I do not run. I have never run. I never liked running. I didn't like it in gym. I don't even run for the parking meter.

But this day, this one day, wearing a 60-pound pack at almost 11,000 feet above sea level…I felt as if I were floating; and I trail ran for at least a mile before stopping to wait for Rick and Dick to catch up. Which is probably why I was quiet long enough for the deer, or elk, or whatever it was, to come relatively close to me.

Some kind of elk or deer in the Yosemite high country.

This kind of special moment, when we enter the world of nature and are accepted by it, is what makes people who've experienced it want to come back for more.
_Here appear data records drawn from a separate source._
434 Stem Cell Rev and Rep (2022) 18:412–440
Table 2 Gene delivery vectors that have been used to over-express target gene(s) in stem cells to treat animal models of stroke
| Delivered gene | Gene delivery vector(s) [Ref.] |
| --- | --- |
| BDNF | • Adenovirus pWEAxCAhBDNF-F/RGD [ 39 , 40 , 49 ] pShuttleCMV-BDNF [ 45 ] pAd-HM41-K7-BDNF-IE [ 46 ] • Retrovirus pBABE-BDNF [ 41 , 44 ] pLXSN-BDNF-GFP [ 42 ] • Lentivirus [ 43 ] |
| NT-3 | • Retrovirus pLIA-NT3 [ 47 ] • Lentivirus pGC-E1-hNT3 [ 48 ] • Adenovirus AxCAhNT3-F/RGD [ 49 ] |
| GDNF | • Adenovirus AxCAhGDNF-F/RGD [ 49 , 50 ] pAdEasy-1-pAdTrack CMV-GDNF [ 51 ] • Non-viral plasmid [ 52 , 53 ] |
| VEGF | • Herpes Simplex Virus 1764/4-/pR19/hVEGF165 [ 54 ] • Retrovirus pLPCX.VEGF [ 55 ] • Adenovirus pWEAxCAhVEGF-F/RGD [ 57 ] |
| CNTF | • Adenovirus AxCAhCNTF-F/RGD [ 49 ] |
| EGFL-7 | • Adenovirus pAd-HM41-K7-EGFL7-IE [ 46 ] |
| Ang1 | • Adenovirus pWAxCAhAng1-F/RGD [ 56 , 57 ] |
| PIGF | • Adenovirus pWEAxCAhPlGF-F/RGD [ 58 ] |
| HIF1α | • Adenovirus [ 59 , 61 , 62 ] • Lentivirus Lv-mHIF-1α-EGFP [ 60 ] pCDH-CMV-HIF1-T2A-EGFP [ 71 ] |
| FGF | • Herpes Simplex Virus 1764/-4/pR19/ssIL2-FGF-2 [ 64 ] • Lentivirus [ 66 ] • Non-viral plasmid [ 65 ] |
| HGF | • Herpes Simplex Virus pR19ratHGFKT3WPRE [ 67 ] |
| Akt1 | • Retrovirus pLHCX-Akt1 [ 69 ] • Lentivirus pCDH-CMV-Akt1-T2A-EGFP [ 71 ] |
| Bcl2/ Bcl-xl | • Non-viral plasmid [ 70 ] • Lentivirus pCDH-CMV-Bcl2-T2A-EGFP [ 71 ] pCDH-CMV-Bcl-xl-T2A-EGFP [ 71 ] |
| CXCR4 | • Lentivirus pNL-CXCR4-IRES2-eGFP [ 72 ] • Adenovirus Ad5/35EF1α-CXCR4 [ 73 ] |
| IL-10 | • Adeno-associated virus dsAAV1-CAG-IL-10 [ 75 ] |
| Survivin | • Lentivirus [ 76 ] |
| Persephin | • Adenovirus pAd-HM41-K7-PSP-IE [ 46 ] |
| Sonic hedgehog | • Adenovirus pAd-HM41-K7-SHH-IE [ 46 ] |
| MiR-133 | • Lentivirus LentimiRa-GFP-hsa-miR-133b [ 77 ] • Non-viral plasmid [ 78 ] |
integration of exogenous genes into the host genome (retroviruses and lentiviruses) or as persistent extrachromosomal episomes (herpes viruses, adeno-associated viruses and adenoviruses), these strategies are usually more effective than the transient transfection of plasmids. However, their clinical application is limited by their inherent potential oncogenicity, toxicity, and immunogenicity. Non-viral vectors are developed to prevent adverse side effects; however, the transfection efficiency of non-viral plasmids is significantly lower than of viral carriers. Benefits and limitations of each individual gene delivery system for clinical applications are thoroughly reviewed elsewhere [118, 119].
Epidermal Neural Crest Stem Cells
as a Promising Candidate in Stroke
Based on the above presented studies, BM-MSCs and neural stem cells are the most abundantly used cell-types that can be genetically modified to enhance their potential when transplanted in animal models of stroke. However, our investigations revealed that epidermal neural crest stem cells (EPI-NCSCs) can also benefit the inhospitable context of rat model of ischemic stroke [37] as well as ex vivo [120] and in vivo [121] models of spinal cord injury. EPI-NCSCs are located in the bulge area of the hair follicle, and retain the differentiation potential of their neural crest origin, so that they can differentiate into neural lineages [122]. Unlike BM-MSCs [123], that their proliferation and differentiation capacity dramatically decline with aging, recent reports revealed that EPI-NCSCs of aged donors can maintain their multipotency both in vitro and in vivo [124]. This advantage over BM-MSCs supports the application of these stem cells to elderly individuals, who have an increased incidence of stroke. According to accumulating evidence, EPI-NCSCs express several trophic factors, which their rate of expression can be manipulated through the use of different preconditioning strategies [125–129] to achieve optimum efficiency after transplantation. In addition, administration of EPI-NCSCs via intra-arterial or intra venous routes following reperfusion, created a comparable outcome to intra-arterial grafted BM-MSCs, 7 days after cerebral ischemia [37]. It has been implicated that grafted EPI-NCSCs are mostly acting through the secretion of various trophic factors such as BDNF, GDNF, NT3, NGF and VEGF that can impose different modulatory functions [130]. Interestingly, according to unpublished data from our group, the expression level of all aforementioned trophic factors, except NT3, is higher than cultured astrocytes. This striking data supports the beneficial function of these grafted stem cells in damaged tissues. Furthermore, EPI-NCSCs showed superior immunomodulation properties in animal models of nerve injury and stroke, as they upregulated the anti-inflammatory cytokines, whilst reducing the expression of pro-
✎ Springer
Since the return trip was more-or-less downhill, and we'd had a night to get used to the thin air, it passed more quickly. That we didn't know our exact location wasn't a problem; we had a compass and as long as we kept heading north we had to reach the road. But in fact, we soon recognized the lake at which we'd had lunch, and then, before long, we were back at the general store and Rick's car.

Rick, with his stuff and half of Dick's, was happy to see his car.

Dick was already much improved; by the time we got back to the Bay Area he was almost better, though he later said it took a couple of days before he was completely back to normal.

As for me, I was hooked: On the West, on high mountains, on Yosemite, on camping in these places. And I knew I would be back…though I would never have guessed at the time that it would be 14 years before my next visit.